Apa yang diharapkan Hope tidak terjadi. Minuman yang inginkan

itu tidak jatuh membuatnya mendadak kesal. Ia mencoba mengetuk

kaca etalase pendingin tapi tidak membuahkan hasil. Hope mencoba

cara kedua, ia menggoyangkan mesin dengan utbuhnya yang mungil

dan setinggi 165 senti itu. "Ayolah!", serunya.

Hope menghela napasnya. Sedikit kecewa dengan hasil dari

usahanya yang sia-sia. Lebih baik ia kembali ke kelas sebelum bel

istirahat usai berbunyi. Namun ketika ia membalikkan tubuhnya.
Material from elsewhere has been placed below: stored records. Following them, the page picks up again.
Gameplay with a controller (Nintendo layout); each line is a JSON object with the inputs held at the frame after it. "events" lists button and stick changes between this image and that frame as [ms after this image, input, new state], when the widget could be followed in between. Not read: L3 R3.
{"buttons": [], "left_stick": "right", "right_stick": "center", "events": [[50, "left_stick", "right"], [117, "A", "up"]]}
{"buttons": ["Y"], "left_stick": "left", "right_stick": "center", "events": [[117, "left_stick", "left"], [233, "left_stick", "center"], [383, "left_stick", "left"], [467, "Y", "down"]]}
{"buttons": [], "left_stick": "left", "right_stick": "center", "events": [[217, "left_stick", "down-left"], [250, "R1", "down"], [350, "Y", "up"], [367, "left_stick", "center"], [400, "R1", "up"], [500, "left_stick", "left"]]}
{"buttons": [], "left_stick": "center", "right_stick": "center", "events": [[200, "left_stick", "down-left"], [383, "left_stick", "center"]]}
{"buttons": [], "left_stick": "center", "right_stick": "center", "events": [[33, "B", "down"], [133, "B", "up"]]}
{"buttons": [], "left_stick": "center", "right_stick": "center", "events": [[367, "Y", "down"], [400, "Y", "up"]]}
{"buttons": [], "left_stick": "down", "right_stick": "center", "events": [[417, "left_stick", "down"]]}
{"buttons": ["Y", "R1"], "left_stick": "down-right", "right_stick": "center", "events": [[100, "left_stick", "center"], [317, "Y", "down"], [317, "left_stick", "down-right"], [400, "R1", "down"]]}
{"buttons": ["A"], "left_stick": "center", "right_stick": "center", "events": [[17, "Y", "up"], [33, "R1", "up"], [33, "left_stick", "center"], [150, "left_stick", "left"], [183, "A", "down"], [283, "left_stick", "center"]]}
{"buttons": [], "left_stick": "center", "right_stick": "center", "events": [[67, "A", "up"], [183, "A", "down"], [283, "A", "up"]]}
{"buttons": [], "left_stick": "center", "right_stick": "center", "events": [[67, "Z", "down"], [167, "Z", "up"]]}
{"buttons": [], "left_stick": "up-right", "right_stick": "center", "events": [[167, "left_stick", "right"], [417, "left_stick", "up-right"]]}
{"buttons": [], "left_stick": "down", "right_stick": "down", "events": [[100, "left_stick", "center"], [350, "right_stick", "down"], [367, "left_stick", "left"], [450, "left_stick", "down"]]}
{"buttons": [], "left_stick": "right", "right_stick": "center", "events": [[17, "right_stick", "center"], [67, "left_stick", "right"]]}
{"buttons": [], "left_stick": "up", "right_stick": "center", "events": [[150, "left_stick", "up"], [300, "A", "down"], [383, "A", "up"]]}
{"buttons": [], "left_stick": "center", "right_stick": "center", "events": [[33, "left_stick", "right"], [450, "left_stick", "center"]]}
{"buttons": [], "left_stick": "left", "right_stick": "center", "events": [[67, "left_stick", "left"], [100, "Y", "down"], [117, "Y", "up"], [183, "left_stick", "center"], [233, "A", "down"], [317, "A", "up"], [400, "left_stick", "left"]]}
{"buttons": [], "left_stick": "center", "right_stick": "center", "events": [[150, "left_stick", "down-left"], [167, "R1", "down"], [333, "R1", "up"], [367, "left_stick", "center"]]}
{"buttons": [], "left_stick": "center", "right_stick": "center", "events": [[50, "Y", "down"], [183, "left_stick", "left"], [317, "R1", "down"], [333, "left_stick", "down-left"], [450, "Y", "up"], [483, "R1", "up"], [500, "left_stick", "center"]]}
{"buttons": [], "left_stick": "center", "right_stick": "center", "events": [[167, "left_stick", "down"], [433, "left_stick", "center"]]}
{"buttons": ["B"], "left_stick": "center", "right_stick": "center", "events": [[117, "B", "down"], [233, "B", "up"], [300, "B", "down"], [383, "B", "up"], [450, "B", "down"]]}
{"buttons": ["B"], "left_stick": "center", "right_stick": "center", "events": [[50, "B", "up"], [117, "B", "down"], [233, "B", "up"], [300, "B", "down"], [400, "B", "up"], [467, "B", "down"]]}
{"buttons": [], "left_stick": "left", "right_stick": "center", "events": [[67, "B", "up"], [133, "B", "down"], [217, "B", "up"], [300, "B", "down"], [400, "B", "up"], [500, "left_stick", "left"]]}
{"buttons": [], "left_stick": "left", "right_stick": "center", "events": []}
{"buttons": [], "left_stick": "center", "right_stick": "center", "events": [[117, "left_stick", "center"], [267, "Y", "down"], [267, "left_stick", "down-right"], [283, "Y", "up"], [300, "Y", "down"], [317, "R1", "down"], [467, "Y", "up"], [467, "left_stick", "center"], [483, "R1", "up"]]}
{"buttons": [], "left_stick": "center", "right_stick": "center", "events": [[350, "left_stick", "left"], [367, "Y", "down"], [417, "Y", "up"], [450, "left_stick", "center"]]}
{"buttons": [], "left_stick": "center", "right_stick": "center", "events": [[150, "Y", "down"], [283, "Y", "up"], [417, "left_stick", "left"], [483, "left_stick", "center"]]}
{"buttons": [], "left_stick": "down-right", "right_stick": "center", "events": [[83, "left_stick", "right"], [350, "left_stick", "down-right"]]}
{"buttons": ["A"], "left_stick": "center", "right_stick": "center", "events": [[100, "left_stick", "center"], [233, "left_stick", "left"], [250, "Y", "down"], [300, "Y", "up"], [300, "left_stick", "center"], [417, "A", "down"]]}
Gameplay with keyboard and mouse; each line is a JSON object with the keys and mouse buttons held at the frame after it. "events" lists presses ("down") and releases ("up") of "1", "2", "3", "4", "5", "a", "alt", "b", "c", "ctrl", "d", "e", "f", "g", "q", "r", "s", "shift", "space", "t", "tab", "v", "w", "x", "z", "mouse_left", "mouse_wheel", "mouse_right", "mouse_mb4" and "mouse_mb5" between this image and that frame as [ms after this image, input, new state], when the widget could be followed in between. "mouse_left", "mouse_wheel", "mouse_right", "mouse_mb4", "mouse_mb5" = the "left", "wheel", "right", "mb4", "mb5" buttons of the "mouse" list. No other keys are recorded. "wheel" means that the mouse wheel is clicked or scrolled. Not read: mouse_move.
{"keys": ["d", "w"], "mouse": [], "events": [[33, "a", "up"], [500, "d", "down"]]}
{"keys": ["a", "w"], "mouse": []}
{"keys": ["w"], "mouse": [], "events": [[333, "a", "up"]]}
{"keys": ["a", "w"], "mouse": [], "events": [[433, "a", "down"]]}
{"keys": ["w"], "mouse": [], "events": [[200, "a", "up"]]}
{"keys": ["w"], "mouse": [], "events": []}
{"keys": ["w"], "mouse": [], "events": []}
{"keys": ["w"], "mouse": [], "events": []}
Hope tersentak ketika melihat seorang laki-laki mengenakan sweater hangat berwarna putih gadis, jeans hitam dan boat senada. Tubuh

laki-laki itu tinggi dan tegap sangat proposional dengan dadanya

yang bidang. Rambutnya cokelat keemasan, hidungnya mancung,

dan bentuk bibirnya yang lembut. Untuk ukuran manusia, laki-laki

itu nyaris sempurna. "Maaf aku tidak bermaksud mengejutkanmu.",

Mata hazel laki-laki itu menatapnya

Hope mengerjap, "Tidak apa.", . Keindahan seperti inilah yang

selalu sukses menjadi titik kelemahannya.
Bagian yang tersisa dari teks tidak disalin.